Enam tahun telah berlalu dan enam tahun pula Satio
menimba ilmu di pondok pesantren. Kini Satrio beranjak dewasa, penampilannya
sudah berbeda sudah mulai punya jenggot tipis, berpenampilan ala-ala santri dan
Satrio pun sudah hafal 30 juz. Cita-cita Satrio dulu kini menjadi kenyataan,
seorang Tahfidz Al Qur’an yang tangguh dan tentunya tujuan awalnya menjadi
seorang Tahfidz adalah ingin memberikan mahkota paling indah untuk ummi.
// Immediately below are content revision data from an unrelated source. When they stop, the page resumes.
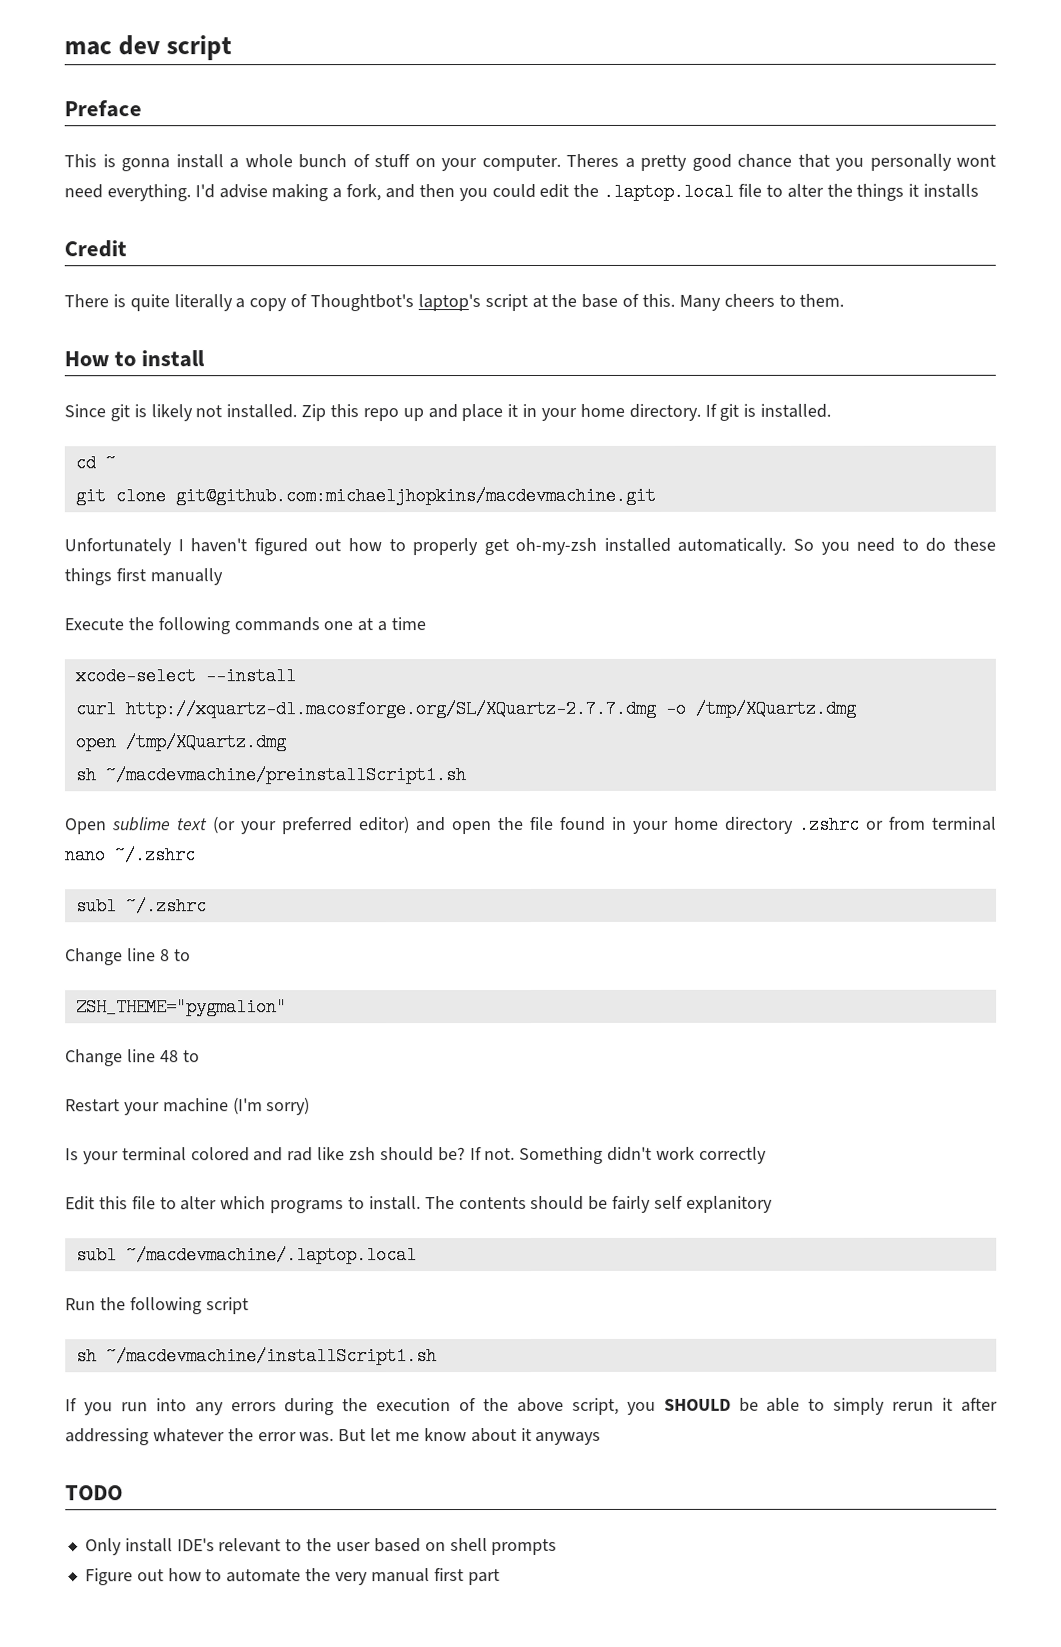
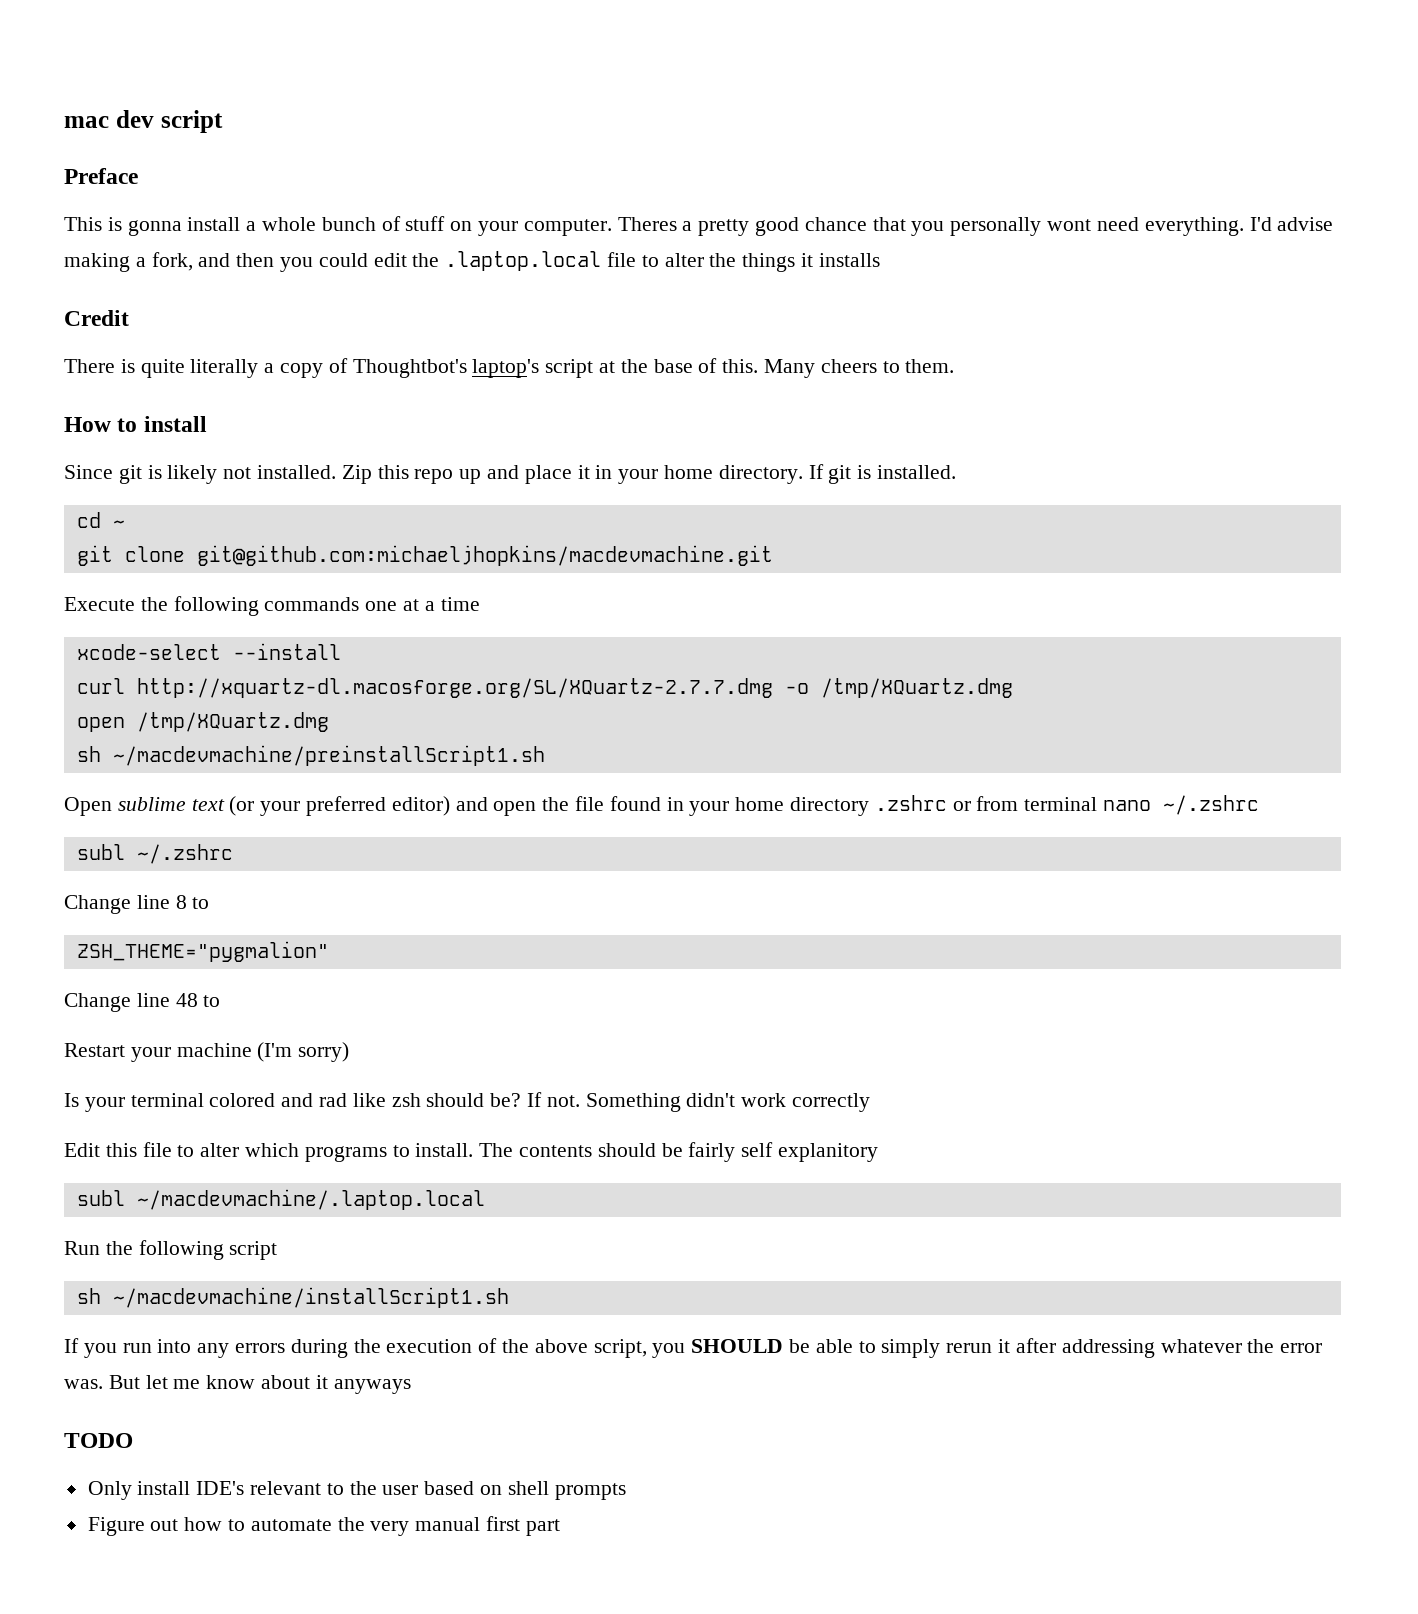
[64,537,997,556] [64,568,223,586] // Unfortunately I haven't figured out how to properly get oh-my-zsh installed automatically. So you need to do these things first manually -> (773, 555) none

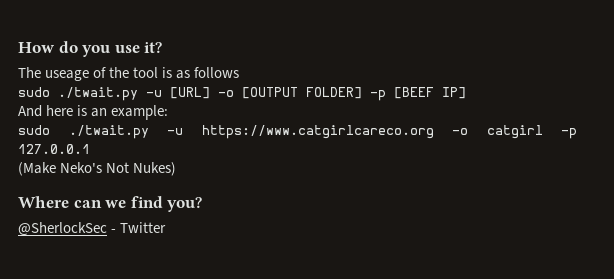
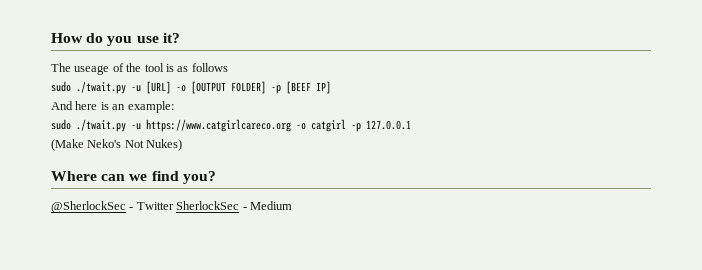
(167, 227) none -> [176,201,292,210] SherlockSec - Medium

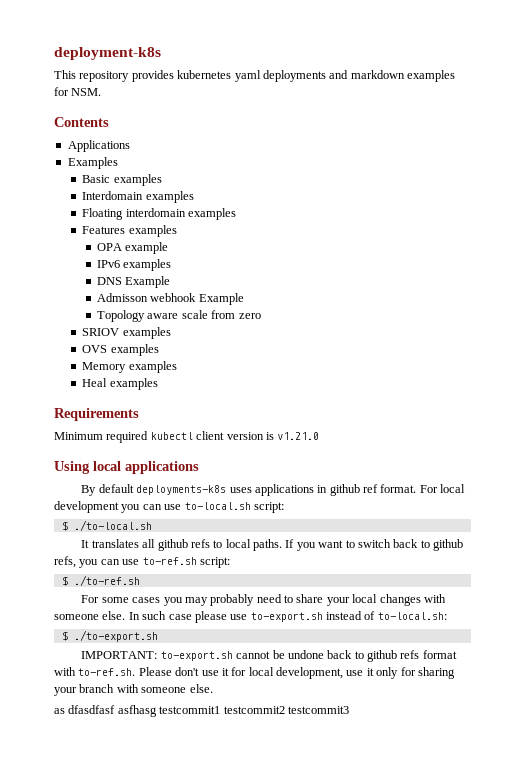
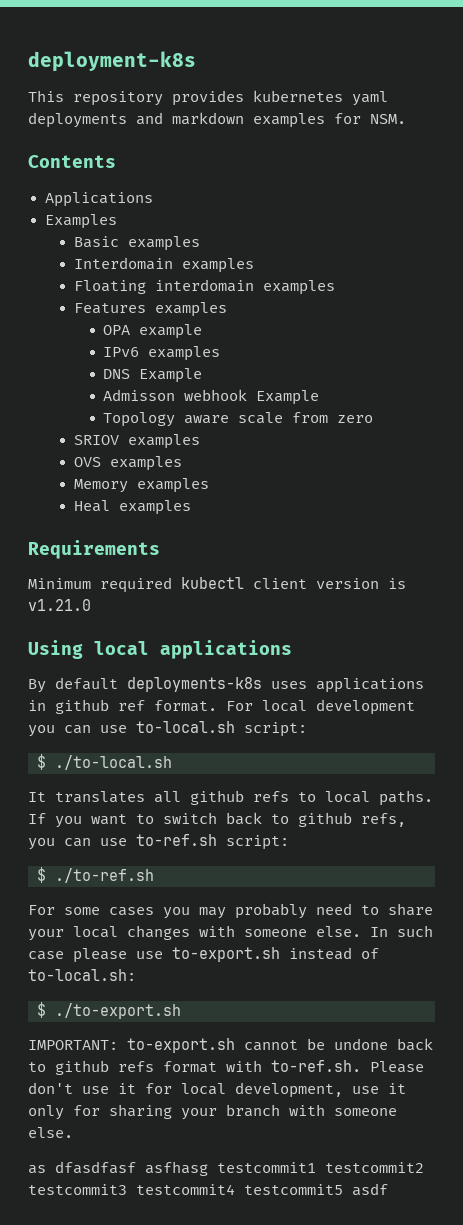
(349, 710) none -> [136,1183,388,1196] testcommit4 testcommit5 asdf

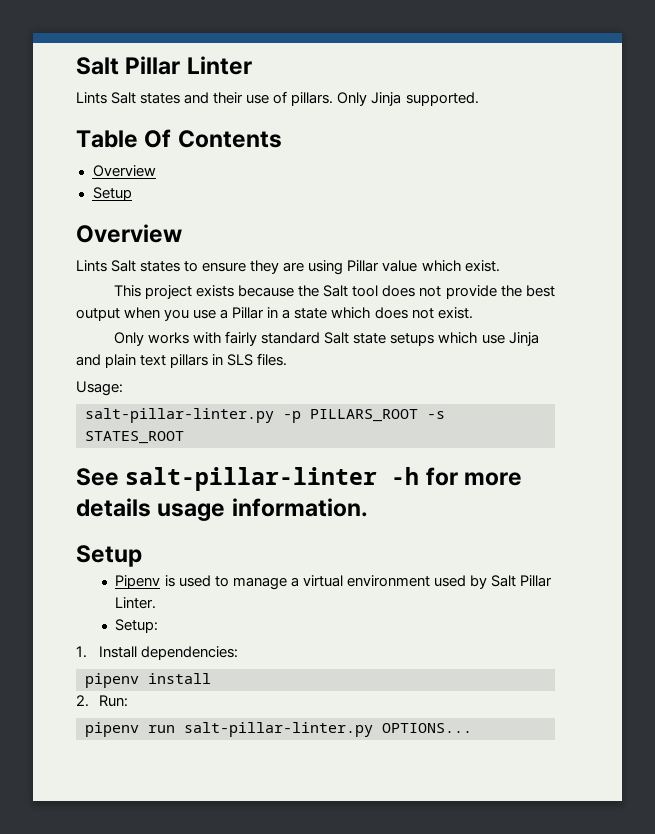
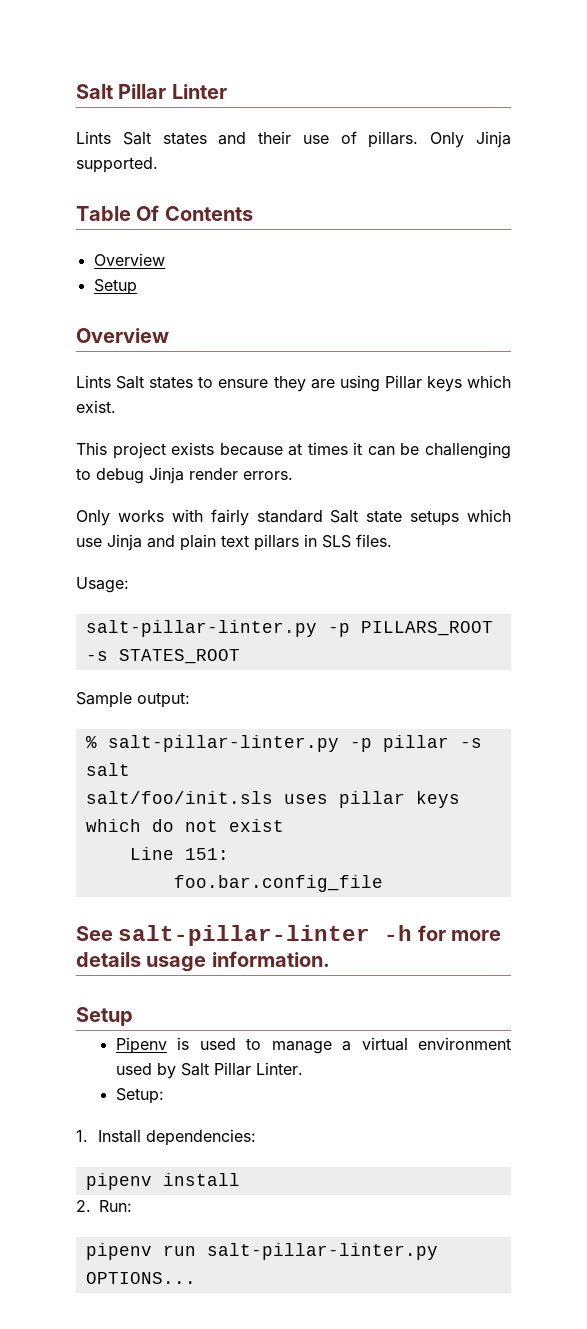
[382,260,418,272] value -> [426,376,462,392] keys
[298,285,555,299] [76,307,473,321] the Salt tool does not provide the best output when you use a Pillar in a state which does not exist. -> [288,442,511,459] [76,467,293,484] at times it can be challenging to debug Jinja render errors.
(184, 437) none -> [76,692,190,708] [85,735,482,752] [85,763,130,776] [85,791,460,808] [85,819,284,832] [129,847,229,860] [173,875,383,892] // Sample output: // % salt-pillar-linter.py -p pillar -s salt // salt/foo/init.sls uses pillar keys which do not exist // Line 151: // foo.bar.config_file

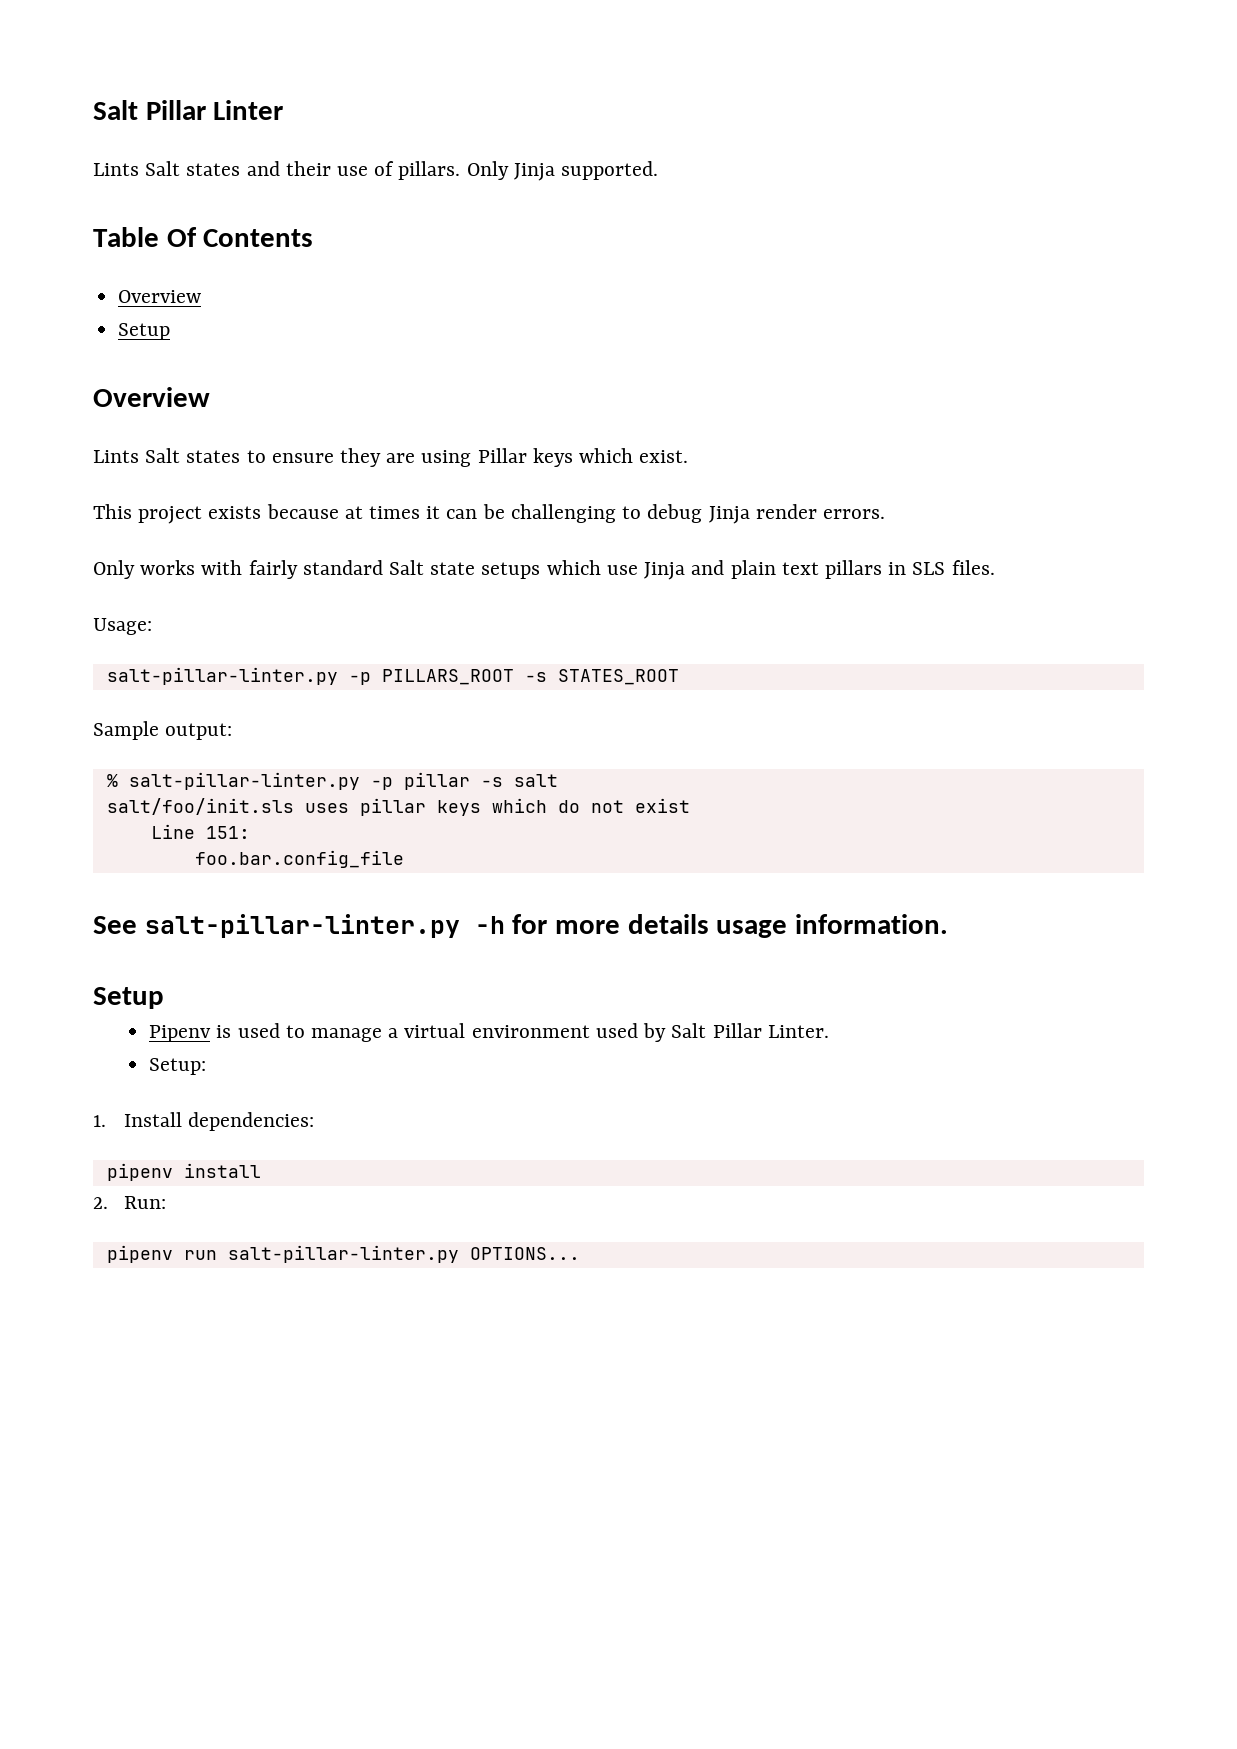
[118,925,371,946] salt-pillar-linter -> [144,914,460,938] salt-pillar-linter.py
Enam
tahun dirasa Satrio waktu yang cukup untuk menimba ilmu di pondok dan kini
Satrio ingin kembali kepada ummi dan mengamalkan ilmu yang dia dapat di pondok.
“assalamualaikum
ummi.. abi... Satrio pulang,” ucap Satrio
“waalaikumsalam
nak,” jawab ummi sambil memeluk Satrio
“ummi...
atas doa yang ummi panjatkan setiap malam kini Satrio menjadi Tahfidz Al Qur’an
dan Satrio bisa memberi mahkota yang paling indah buat ummi,”
“(ummi
hanya tersenyum), pasti Satrio capek yah, yasudah sana mandi dulu, kalau belum
sholat ashar sholat dulu, ummi nyiapain makan buat kamu dulu yah,”
“ummi
ngak usah nyiapin makanan buat Satrio tadi Satrio udah makan ko, ummi istirahat
aja, nanti abis mandi satrio ingin sekali cerita sama ummi,” pinta Satrio
Satrio
pun bergegas ke kamarnya dan bersegera untuk membersihkan badannya. Setelah
selesai mandi, Satrio mencari ummi ke setiap ruangan ternyata ummi sedang
berada di ruang keluarga, langsung saja satrio menghampiri ummi,”
“ummi
kok disini? Satrio nyariin ummi loh, oya mi, abi sama kak Ikhsan kemana? Ko
ngak keliatan?” tanya Satrio
“biasa
abimu masih dikantornya, mamasmu lagi liqo sama binaannya,” jawab ummi
“mamas
jadi murabbi sekarang ya mi? Wah satrio juga mau dong mi? Hmm berarti ummi
sering sendirian dong di rumah?” ucap Satrio
“iya,
kini mamasmu jadi seorang murabbi, coba kamu tanyain aja sama mamasmu ada
binaannya yang butuh murabbi lagi atau ngak, ummi ngak sendirian ko kan
sekarang ada Satrio yang nemenin ummi. Oya, Tito selalu menanyakanmu apakah
kamu sudah pulang atau belum, dia masih nanyain apakah kamu ingat akan janji
dan ucapan kamu ke Tito dulu?” tanya ummi.
“oyaaaaa...,
ko Satrio lupaan gini yah, Satrio inget ko, dulu Satrio bilang kalau Satrio
ingin jadi murabbinya kelak,” jawab Satrio
Jika
ada kemauan maka disitu ada jalan. Jika punya impian maka berusahalah untuk
mewujudkan impian itu karena jika impian itu hanya angan-angan tanpa usaha
untuk menggapainya itu akan sia-sia. Satrio adalah contoh dari segelintir anak
negeri yang punya impian,kemauan,tujuan,dan tekad. Dari Satrio kita bisa
belajar untuk jangan pernah menyerah dalam menggapai impian. Gapai terus
impianmu dan genggamlah dunia ini jangan sampai dunia yang menggenggammu.